I took up the cases with Multichoice, having heard one of the recordings, and the company came back to me to say that the recordings proved that vital information about the PVR functionality had indeed not been disclosed.

“We sincerely apologise,” Multichoice said. “We have taken this up with On Air and amended their scripts to ensure this is explained to our customers in future.”

And as compensation, they were both given a second Explora decoder - free - to replace the HD one in their XtraView set-up , giving them access to PVR functionality and Catch Up services on both decoders in the home, for just one subscription fee, plus R80 for XtraView.

I wrote up the story in my column in The Times on Monday and since then, I’ve heard from many others, all alleging that they, too, were misled in the same way and they, too, want Multichoice to swap that second HD decoder for an Explora. And if their call recordings back up what they’re saying, they’d be entitled to that.

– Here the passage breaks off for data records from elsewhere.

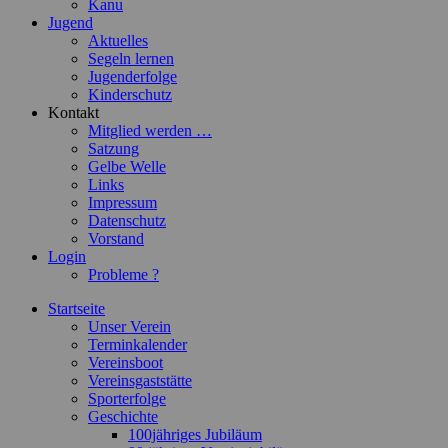
Kanu
Jugend
Aktuelles
Segeln lernen
Jugenderfolge
Kinderschutz
Kontakt
Mitglied werden …
Satzung
Gelbe Welle
Links
Impressum
Datenschutz
Vorstand
Login
Probleme ?
Startseite
Unser Verein
Terminkalender
Vereinsboot
Vereinsgaststätte
Sporterfolge
Geschichte
100jähriges Jubiläum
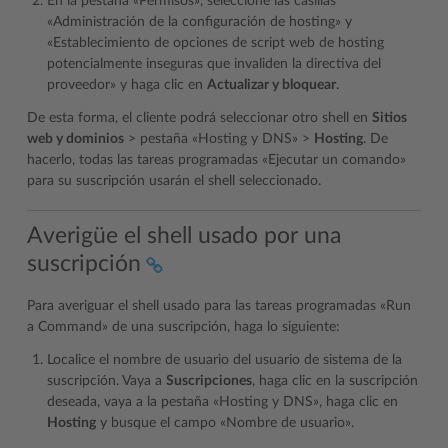
En la pestaña «Permisos», seleccione las casillas
«Administración de la configuración de hosting» y
«Establecimiento de opciones de script web de hosting
potencialmente inseguras que invaliden la directiva del
proveedor» y haga clic en
Actualizar y bloquear
.
De esta forma, el cliente podrá seleccionar otro shell en
Sitios
web y dominios
> pestaña «Hosting y DNS» >
Hosting
. De
hacerlo, todas las tareas programadas «Ejecutar un comando»
para su suscripción usarán el shell seleccionado.
Averigüe el shell usado por una
suscripción
Para averiguar el shell usado para las tareas programadas «Run
a Command» de una suscripción, haga lo siguiente:
Localice el nombre de usuario del usuario de sistema de la
suscripción. Vaya a
Suscripciones
, haga clic en la suscripción
deseada, vaya a la pestaña «Hosting y DNS», haga clic en
Hosting
y busque el campo «Nombre de usuario».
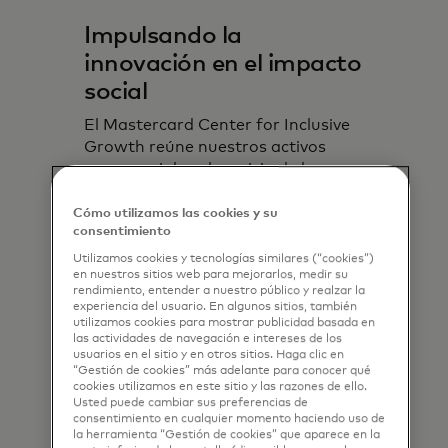
Impulsando la
innovación en el impacto
social
El Mastercard Center for Inclusive
Growth reúne nuestros activos
empresariales al servicio de las
personas y del planeta.
Cómo utilizamos las cookies y su
consentimiento
Utilizamos cookies y tecnologías similares (“cookies”)
en nuestros sitios web para mejorarlos, medir su
rendimiento, entender a nuestro público y realzar la
experiencia del usuario. En algunos sitios, también
utilizamos cookies para mostrar publicidad basada en
las actividades de navegación e intereses de los
usuarios en el sitio y en otros sitios. Haga clic en
“Gestión de cookies” más adelante para conocer qué
cookies utilizamos en este sitio y las razones de ello.
Usted puede cambiar sus preferencias de
consentimiento en cualquier momento haciendo uso de
la herramienta “Gestión de cookies” que aparece en la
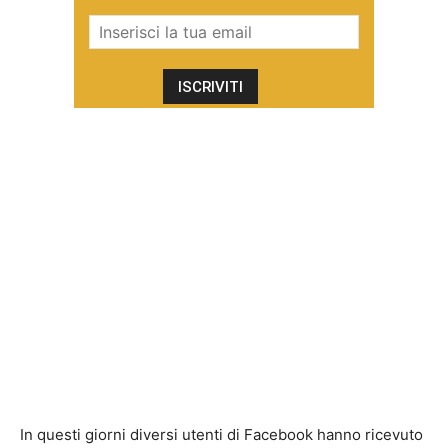
In questi giorni diversi utenti di Facebook hanno ricevuto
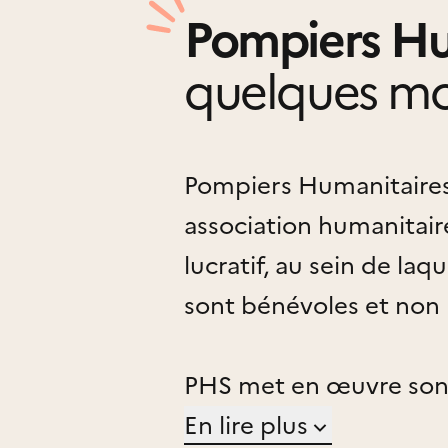
Pompiers Hum
quelques mo
Pompiers Humanitaires 
association humanitair
lucratif, au sein de laqu
sont bénévoles et non
PHS met en œuvre son 
faire humanitaire au s
En lire plus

I’ve told them to email Multichoice and copy me.

So Multichoice is listening to a lot of calls at the moment, and I suspect they’ll have to produce many free Exploras in the coming weeks.
To be clear,  to get full PVR on two or more of your TVs, you need an Explora for each of them. But you’ll pay the same monthly subscription as with your old decoder - which covers two or more Exploras - plus R80 for Xtraview and PVR.

Quite a few people responded to my Times column saying their old decoders were insured by Multichoice, so what happens if they stop working or get stolen?

A Multichoice spokesman said they’d be replaced with a new Explora at no extra cost.

Moral of the story - a call recording really is there for your protection. If you feel you were misled, you have a legal right to demand access to the recording in order to prove your point and get recourse.